Does it use managed agents?
Yes. Talon runs a managed autonomous loop with memory, scheduling, structured model decisions, policy checks, tool execution, approvals, and follow-ups. It is not a one-shot prompt workflow.
Why is this useful beyond a hackathon?
Every engineering team has stale PRs, vague issues, failing checks, and forgotten follow-ups. Talon can reduce that operational drag by continuously watching and moving work forward.
What makes it creative?
Most AI dev tools are reactive copilots. Talon is proactive. It combines memory, GitHub workflows, Slack, health checks, sandboxed diagnostics, risk policy, and follow-up tracking into one autonomous teammate.
How do you keep it safe?
The model does not get unrestricted execution. It returns a structured action. The app enforces policy.

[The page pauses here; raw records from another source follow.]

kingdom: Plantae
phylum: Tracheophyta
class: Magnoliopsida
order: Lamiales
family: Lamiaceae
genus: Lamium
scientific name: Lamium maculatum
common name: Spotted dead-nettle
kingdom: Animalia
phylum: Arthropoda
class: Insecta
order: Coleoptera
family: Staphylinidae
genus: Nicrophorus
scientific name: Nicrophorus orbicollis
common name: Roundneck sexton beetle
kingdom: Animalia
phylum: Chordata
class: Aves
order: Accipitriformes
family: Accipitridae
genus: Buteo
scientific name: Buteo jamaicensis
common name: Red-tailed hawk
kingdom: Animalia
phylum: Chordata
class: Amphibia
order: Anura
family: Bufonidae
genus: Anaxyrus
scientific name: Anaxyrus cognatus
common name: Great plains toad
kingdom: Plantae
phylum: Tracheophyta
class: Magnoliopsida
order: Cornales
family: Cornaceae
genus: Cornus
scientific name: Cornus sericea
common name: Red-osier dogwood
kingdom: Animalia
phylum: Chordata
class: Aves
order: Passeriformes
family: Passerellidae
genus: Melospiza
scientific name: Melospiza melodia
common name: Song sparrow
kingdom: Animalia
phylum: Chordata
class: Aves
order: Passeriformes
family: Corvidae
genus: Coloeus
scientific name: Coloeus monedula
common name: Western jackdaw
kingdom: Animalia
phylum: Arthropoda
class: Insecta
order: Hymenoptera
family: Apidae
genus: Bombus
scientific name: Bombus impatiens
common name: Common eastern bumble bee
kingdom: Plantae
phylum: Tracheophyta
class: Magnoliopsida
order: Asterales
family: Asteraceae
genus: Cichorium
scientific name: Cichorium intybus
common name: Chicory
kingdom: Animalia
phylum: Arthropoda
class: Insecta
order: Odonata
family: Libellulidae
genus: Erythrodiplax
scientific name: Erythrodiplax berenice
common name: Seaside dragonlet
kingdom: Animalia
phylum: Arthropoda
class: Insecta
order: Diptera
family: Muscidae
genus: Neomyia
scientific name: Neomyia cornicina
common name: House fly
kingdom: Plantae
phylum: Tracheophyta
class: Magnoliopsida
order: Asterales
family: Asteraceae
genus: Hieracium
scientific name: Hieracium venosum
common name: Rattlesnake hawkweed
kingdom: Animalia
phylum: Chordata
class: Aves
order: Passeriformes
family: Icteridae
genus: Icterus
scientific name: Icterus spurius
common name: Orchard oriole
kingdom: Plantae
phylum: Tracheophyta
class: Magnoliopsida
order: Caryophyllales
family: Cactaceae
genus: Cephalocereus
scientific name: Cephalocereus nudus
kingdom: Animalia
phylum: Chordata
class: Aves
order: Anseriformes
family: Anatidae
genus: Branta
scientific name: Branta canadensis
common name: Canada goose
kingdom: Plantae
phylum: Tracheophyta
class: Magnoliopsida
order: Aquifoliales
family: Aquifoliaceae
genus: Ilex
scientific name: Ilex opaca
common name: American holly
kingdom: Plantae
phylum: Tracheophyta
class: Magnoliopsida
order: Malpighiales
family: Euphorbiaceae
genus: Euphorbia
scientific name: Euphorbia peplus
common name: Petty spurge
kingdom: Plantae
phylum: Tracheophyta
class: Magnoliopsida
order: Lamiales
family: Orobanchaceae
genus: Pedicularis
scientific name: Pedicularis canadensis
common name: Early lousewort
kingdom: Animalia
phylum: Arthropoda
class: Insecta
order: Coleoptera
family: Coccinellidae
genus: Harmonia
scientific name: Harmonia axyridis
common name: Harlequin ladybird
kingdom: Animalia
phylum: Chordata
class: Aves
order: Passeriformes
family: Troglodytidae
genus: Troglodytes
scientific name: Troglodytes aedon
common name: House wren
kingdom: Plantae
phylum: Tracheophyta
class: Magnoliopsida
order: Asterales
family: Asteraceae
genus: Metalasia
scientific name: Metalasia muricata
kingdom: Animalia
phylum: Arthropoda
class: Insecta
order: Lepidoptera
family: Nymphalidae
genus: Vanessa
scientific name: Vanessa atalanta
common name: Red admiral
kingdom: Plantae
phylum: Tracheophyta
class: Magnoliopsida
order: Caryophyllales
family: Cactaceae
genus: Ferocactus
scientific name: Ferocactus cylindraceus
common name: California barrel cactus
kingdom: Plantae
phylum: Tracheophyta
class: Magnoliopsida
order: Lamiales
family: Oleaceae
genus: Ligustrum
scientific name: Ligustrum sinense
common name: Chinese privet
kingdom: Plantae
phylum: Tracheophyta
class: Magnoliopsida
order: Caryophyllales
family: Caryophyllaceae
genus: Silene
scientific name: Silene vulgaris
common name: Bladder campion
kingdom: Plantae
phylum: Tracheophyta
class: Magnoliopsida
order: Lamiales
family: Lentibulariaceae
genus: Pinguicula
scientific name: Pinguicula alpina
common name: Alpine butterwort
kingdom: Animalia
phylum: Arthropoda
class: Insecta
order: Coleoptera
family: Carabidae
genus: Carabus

Low-risk actions can run automatically; medium and high-risk actions require approval.
Why not just use cron or an automation tool?
Cron only wakes it up. The agent decides what matters, uses memory, chooses actions, handles failures, asks for approval, and schedules follow-up.
What would you build next?
GitHub webhooks, richer issue/PR editing, better long-term memory retrieval, PR creation from small safe diffs, owner learning, and event-driven wakeups so it relies less on polling.